Il s’agit de la quatrième visite de Justin Trudeau en Ukraine depuis le début du conflit, et sans doute la dernière avant son départ de la tête du Parti libéral du Canada, prévu après l’élection d’un nouveau chef le 9 mars. Sa présence soulève néanmoins des interrogations quant à la portée réelle de l’engagement canadien, certains experts estimant que le gouvernement en place manque désormais de légitimité pour représenter le pays à long terme.

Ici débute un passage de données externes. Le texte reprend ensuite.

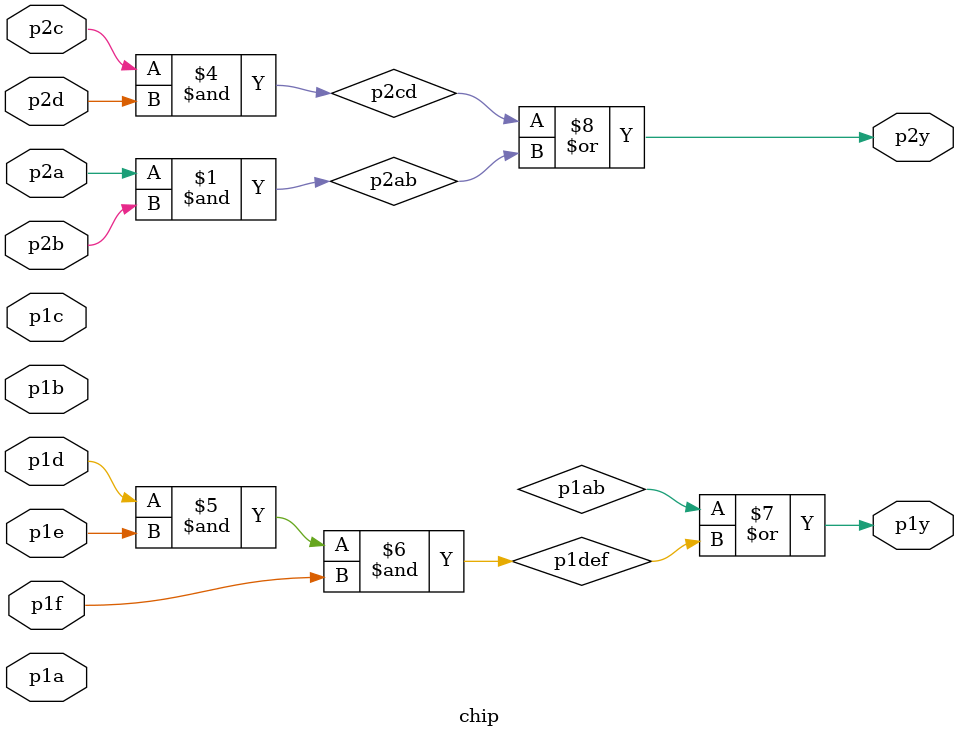
<source format=v>
module chip (
 input wire p1a,p1b,p1c,p1d,p1e,p1f,p2a,p2b,p2c,p2d,
 
 output wire p1y,p2y
);
  wire p2ab=p2a & p2b;
  wire p1abc= p1a & p1b & p1c;
  wire p2cd= p2c & p2d;
  wire p1def = p1d & p1e & p1f;
  
  assign p1y = p1ab | p1def;
  assign p2y = p2cd | p2ab;
  
  
  
endmodule


</source>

Le contexte de cette visite est marqué par une intensification des discussions diplomatiques sur un éventuel accord de paix. Ces derniers jours, l’administration Trump a tenu des réunions avec des responsables russes, laissant craindre un règlement du conflit qui pourrait exclure l’Ukraine. Face à ces incertitudes, Trudeau a insisté sur l’importance de garantir la participation de Kiev à toute négociation future.
De son côté, Zelensky a surpris en déclarant qu’il serait prêt à renoncer à la présidence de l’Ukraine si cela permettait l’adhésion de son pays à l’OTAN. Cette déclaration intervient alors que l’Ukraine cherche un soutien renforcé auprès de ses alliés occidentaux pour faire face à une guerre qui s’enlise.
Enfin, la visite de Trudeau intervient alors que le Canada réfléchit à son rôle dans la reconstruction et la stabilisation de l’Ukraine après le conflit. La ministre des Affaires étrangères, Mélanie Joly, a cette semaine affirmé que le Canada pourrait jouer un rôle dans le maintien de la paix post-guerre, bien que les détails de cette implication restent flous.